# JOB:
Copy out the text read from each of the records below, word for word and line for line, and leave the pictures out.

*****

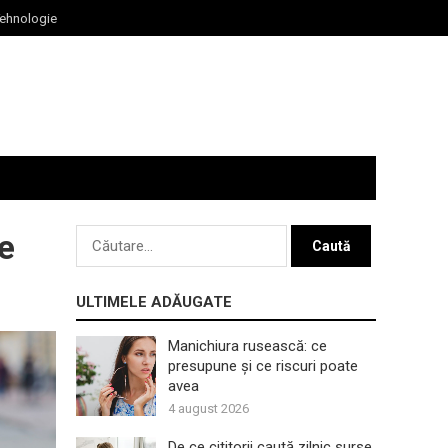
ehnologie
Caută
re
după:
ULTIMELE ADĂUGATE
Manichiura rusească: ce
presupune și ce riscuri poate
avea
4 august 2026
De ce cititorii caută zilnic surse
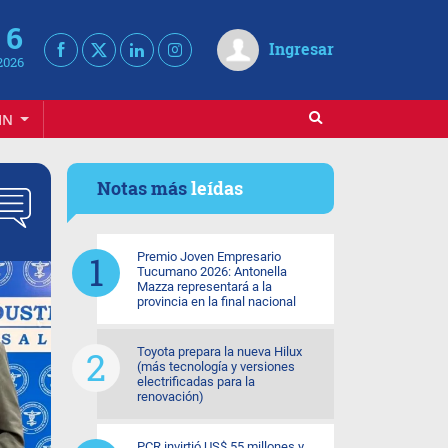
 6
Ingresar
2026
IN
Notas más
leídas
Premio Joven Empresario
Tucumano 2026: Antonella
Mazza representará a la
provincia en la final nacional
Toyota prepara la nueva Hilux
(más tecnología y versiones
electrificadas para la
renovación)
PCR invirtió US$ 55 millones y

*****

# ANSWER BELOW:
ehnologie
Caută
re
după:
ULTIMELE ADĂUGATE
Manichiura rusească: ce
presupune și ce riscuri poate
avea
4 august 2026
De ce cititorii caută zilnic surse
 6
Ingresar
2026
IN
Notas más
leídas
Premio Joven Empresario
Tucumano 2026: Antonella
Mazza representará a la
provincia en la final nacional
Toyota prepara la nueva Hilux
(más tecnología y versiones
electrificadas para la
renovación)
PCR invirtió US$ 55 millones y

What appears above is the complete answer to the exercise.